Monday, November 14, 2011

Willis Alan Ramsey: Willis Alan Ramsey

Considering the billions of albums that have been released over the years, it’s safe to say that the ones that have endured and sustained the artists’ careers are in the minority, while the rest have languished in obscurity since their release. Of that majority are performers that came and went, sometimes achieving one-hit wonder status and currently residing in the “where are they now” file.

Some of those one-hit wonders are due to external circumstances; Jeff Buckley only had one album out before he drowned, while Robert Johnson was already dead before anyone had heard of him. There’s the hypothesis that if Elvis Presley had disappeared after only recording the Sun sessions, we’d be talking of him in much different tones today.

Then there’s Willis Alan Ramsey, a Texas singer-songwriter who recorded exactly one eponymous album nearly forty years ago, and hasn’t been in much of a rush to do another one, despite continual rumors and pleas. (Allegedly anytime anyone asks him when he’s gonna put out a second, he replies, “What was wrong with the first one?”) The album straddles the lines between country, folk and bluegrass; you can hear Leon Russell (who plays on the album and signed him to his Shelter label) in his twangy croon, and Lyle Lovett (who idolized him and eventually collaborated with him) in his alternately wry and tender songwriting.

“Ballad Of Spider John” follows the tradition of “young guy writing as an old man” while staying original. “Muskrat Candlelight” likely kept him flush for several years, thanks to the hit versions by America and Captain & Tennille. It doesn’t induce as much wincing here, with a nice touch on the vibraphone. The jaunty “Geraldine And The Honeybee” and “Wishbone” simmer with Okie charm, followed up by “Satin Sheets”, sly and ironic considering his eventual shunning of the spotlight (best line: “Praise the Lord and pass the mescaline”). But “Goodbye Old Missoula” is the one you’ll be humming long after the side ends.

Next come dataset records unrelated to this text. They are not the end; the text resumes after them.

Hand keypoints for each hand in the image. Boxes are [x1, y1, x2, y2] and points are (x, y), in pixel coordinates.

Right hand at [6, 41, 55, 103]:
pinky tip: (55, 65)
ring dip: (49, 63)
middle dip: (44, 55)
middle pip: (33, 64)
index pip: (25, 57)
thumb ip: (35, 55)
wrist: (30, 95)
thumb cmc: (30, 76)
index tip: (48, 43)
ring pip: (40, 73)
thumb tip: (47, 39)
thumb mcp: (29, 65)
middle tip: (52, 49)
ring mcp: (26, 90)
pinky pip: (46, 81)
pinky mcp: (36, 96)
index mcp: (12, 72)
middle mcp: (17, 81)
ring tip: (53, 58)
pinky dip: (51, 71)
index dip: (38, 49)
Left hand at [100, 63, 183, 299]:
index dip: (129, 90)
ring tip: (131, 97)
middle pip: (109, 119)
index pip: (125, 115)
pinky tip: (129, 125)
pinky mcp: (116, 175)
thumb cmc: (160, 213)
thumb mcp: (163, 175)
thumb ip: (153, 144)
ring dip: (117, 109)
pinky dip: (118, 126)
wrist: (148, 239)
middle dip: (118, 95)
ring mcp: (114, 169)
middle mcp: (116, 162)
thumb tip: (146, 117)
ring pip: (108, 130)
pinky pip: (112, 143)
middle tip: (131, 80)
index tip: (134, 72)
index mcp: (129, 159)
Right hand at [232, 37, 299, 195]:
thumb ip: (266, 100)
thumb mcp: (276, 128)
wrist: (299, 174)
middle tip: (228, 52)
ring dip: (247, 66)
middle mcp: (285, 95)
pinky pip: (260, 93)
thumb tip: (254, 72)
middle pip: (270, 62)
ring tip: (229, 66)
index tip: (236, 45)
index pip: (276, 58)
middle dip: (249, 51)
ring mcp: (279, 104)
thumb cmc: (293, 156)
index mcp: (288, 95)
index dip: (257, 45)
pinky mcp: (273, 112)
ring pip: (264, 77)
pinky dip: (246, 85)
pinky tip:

Side two is more overtly country, with the fiddle sawing through “Painted Lady”, the swampy “Watermelon Man” and the tribute to Woody Guthrie in “Boy From Oklahoma”. The super-sweet “Angel Eyes” is probably the best song ever written with that title, and to leave things on a high note, “Northeast Texas Women” puts you amidst a front porch hoe-down.

A track-by-track synopsis doesn’t suffice here, mostly because we feel we haven’t been able to do them justice. Each of the songs are striking in their own way, and Willis Alan Ramsey remains an album that any singer-songwriter would be proud of were it the only physical evidence of their work.

Willis Alan Ramsey Willis Alan Ramsey (1972)—4

1 comment:

  1. Still on my Desert Island List, after all these years. It's amazing how much impact this man has had on song writing in general.